A rise in selfie-related deaths has meant that Mumbai has brought a ban on ‘selfies’ in 16 zones across the city.

According to a US data company, India now has the highest number of people who've died while taking selfies and has 19 of the world's 49 recorded selfie-linked deaths since 2014.

The statistic may be partly due to India's size, with 1.25 billion citizens and one of the world's fastest-growing mobile phone markets.

A fine of 1,200 rupees will be the punishment if you stray into the ‘off-limits’ areas of Mumbai, even if you’re not taking photographs.

Earlier this month, an 18-year-old student fell into a reservoir and died after taking a selfie from a perilous position on the top of a rock.  A classmate also drowned trying to save him.

India is not the only country to jump on board the ban. Around 100 people died in gruesome accidents and dozens were injured whilst striking high-risk poses in Russia last year, prompting Russian police to launch a campaign urging people to take safer selfies.

The leaflet, issued by the interior ministry of Russia warned: ‘A cool selfie could cost you your life,’ and tips such as ‘a selfie with a weapon kills’.

More people were killed in selfie-related injuries than by shark attacks last year.

After attempting to take a selfie at the Taj Mahal last year, a 66-year-old Japanese tourist died, and his travel companion was injured, after falling down stairs.

A Russian woman shot herself in the head by accident whilst posing for a selfie with a weapon last May.

In February, US investigators said a pilot caused a small plane to crash, killing both people on board, after he repeatedly took a series of selfie photos on board the aircraft.

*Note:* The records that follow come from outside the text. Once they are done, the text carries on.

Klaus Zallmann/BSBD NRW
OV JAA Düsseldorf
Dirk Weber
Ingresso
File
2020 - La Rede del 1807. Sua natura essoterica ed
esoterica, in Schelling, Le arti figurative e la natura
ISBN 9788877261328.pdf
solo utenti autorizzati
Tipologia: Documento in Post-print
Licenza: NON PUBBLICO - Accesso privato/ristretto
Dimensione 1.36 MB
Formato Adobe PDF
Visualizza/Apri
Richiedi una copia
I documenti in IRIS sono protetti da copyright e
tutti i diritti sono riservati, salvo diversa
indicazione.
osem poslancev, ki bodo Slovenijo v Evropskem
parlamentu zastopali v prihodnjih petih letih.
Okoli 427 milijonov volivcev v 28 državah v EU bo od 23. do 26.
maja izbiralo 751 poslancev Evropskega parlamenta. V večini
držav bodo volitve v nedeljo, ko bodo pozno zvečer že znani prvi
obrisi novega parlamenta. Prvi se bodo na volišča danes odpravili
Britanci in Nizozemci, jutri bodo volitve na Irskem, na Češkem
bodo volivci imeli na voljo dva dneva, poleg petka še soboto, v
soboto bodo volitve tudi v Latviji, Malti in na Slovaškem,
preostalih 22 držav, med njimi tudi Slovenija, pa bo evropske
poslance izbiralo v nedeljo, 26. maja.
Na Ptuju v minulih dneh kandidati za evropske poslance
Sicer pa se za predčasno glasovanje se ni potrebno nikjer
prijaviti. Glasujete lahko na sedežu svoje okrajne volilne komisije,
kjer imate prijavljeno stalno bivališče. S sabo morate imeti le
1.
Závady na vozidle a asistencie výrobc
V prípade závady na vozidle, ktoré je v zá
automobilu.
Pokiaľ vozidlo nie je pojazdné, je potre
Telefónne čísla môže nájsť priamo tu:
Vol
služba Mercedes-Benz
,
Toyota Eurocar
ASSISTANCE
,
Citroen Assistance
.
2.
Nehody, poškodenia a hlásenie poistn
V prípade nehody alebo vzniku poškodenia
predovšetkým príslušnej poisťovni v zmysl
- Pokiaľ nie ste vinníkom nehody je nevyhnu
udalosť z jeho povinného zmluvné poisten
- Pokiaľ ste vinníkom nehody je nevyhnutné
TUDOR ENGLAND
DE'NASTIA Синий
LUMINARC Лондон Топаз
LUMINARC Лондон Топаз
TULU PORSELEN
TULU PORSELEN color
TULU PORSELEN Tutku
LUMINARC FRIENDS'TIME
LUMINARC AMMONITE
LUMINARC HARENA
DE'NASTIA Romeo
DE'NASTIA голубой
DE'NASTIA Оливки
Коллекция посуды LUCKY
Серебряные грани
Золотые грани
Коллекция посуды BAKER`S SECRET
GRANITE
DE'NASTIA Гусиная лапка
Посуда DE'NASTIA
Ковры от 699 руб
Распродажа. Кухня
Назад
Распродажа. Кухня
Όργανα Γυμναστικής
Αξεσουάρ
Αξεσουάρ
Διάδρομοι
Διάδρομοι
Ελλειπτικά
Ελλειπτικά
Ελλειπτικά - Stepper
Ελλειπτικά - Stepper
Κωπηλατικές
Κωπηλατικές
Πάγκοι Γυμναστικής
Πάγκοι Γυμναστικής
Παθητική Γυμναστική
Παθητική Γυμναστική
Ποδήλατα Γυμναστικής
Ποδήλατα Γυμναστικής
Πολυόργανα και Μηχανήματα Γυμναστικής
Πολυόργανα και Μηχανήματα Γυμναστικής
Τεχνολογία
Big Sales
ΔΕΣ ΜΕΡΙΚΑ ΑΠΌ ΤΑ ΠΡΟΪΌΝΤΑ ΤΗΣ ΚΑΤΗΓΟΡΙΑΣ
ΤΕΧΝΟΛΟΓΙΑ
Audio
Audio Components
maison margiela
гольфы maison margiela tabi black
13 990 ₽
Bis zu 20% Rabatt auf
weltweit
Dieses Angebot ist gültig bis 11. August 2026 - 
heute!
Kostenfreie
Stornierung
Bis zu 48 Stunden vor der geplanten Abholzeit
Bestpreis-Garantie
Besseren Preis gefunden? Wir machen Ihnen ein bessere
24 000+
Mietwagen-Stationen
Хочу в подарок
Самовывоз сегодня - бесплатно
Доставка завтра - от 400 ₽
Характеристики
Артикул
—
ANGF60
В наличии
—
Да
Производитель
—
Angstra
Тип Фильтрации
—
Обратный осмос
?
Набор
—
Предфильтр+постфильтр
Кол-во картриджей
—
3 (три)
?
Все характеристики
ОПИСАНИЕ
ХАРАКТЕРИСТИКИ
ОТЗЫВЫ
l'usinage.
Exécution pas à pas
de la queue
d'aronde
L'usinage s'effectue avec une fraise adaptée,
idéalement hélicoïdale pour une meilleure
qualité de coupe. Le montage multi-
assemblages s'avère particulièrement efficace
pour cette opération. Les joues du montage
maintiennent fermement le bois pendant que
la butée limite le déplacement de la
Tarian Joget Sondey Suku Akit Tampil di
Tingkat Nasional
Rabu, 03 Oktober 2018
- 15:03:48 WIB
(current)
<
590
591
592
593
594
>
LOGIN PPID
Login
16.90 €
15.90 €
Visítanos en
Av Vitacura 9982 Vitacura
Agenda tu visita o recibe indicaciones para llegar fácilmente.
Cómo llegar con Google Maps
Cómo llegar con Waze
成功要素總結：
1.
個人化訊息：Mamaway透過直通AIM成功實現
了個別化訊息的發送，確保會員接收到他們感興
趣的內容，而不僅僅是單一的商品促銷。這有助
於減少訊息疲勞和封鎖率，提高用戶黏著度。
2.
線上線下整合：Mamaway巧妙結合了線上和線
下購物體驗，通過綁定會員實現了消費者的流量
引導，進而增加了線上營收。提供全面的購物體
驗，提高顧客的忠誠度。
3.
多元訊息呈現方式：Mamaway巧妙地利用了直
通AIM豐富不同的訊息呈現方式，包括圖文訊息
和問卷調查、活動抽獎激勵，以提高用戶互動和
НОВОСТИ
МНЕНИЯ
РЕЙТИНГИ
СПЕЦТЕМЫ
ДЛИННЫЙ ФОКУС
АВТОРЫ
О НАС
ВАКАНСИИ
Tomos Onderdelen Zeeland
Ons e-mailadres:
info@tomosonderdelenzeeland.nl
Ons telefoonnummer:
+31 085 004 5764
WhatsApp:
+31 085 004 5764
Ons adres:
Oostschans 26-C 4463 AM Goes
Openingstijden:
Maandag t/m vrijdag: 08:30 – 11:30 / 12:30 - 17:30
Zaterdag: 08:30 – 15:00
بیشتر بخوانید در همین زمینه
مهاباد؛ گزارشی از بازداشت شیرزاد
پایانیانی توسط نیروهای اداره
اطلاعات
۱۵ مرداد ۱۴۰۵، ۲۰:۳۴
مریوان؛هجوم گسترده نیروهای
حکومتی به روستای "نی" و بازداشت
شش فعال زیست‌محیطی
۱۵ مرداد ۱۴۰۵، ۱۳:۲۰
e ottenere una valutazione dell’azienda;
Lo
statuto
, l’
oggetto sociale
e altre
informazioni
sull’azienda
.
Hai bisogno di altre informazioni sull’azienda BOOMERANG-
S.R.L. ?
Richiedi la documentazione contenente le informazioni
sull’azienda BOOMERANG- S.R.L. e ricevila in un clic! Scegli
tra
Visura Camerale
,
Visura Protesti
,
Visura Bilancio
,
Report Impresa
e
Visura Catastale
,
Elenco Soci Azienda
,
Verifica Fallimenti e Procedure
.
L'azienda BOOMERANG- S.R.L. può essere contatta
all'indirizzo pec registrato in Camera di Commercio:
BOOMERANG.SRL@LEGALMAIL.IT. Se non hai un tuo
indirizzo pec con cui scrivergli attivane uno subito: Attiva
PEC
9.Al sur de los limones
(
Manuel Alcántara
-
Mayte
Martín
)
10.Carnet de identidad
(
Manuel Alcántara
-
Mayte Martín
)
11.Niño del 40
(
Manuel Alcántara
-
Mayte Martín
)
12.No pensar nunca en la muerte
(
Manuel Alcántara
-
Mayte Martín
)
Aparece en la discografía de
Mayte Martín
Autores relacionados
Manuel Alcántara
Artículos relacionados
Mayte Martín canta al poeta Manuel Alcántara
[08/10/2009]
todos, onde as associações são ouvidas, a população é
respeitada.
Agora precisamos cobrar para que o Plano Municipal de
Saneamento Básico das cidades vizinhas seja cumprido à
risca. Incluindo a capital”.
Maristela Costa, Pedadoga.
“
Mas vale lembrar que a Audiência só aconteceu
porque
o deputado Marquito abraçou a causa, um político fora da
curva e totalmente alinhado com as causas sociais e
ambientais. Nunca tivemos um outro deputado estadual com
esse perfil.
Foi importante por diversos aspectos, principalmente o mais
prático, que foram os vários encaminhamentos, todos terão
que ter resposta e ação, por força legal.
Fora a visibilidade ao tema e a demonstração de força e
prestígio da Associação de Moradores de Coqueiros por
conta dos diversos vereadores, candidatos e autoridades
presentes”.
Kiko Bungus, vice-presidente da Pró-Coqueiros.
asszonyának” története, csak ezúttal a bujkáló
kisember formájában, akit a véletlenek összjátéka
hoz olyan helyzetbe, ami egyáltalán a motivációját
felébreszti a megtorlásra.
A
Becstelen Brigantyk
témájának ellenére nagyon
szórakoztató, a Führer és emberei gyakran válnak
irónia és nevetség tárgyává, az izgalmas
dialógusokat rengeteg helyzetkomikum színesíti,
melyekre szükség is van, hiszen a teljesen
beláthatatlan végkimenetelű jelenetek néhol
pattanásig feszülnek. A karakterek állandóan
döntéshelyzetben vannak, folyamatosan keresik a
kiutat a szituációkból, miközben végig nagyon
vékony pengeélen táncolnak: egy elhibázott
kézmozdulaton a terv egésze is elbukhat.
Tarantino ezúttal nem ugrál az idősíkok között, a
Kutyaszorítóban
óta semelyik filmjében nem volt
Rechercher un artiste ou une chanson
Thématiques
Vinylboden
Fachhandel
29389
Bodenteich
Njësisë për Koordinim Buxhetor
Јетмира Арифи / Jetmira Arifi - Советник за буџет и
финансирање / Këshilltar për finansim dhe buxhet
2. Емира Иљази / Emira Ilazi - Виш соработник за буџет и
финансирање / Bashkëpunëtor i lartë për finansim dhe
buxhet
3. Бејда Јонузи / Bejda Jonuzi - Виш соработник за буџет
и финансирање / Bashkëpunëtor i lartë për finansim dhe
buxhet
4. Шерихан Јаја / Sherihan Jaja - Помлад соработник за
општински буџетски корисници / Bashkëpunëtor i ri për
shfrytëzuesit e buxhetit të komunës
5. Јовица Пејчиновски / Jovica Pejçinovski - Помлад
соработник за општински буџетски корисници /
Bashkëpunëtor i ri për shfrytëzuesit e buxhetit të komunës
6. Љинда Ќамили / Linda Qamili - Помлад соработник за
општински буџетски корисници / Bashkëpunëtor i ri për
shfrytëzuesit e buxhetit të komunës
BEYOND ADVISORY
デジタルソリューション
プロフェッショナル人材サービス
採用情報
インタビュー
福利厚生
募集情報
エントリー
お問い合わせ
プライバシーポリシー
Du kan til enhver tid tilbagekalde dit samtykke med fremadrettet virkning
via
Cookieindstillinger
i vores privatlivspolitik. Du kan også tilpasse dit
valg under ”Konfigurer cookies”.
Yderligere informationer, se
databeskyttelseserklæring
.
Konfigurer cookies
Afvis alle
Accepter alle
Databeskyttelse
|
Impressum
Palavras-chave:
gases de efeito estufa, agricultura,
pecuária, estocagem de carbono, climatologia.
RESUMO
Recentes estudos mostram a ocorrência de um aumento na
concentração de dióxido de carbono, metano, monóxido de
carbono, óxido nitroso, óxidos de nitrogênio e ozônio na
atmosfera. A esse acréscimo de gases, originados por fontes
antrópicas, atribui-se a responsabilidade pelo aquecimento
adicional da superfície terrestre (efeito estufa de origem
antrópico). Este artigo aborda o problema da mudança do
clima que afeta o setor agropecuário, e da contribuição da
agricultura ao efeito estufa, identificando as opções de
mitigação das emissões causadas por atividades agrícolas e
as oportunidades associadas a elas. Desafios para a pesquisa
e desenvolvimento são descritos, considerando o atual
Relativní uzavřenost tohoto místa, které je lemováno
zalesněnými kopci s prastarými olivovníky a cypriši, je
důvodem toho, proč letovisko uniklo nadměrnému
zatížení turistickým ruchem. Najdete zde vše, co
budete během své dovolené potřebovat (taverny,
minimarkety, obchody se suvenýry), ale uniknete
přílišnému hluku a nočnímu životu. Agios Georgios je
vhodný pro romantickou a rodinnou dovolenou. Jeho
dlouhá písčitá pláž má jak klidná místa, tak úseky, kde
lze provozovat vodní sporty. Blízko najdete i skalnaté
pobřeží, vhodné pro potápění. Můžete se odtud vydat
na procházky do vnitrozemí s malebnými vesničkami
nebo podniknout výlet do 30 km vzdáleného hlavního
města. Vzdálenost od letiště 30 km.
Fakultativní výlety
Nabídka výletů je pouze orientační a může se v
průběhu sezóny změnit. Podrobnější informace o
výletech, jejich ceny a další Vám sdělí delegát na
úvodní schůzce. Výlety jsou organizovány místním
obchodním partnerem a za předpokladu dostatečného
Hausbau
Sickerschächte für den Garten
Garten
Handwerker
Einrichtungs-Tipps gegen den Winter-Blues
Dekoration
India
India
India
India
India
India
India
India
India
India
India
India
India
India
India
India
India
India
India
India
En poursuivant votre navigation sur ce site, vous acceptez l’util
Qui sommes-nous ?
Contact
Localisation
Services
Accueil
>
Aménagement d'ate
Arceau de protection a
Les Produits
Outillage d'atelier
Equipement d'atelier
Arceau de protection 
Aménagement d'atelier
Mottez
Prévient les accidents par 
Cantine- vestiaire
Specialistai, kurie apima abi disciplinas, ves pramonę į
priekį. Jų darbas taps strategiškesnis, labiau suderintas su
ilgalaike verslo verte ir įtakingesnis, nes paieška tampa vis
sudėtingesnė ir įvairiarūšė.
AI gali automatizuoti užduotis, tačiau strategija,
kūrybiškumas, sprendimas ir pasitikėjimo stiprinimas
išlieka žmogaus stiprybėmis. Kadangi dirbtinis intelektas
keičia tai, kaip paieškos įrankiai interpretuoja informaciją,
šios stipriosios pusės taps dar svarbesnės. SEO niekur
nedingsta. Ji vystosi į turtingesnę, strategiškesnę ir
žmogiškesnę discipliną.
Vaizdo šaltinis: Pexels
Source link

Mumbai psychologist Keerti Sachdeva told Al Jazeera that she does not expect the constant pursuit of selfies to end any time soon. She said one probable reason is the need for acceptance and love.

“You know people have this sort of feeling in adolescent age, especially that they need to get this acceptance from everyone, that I am a smart person, I am a good-looking person,” she said.

“So for acceptance and recognition they are indulging in taking of selfies.”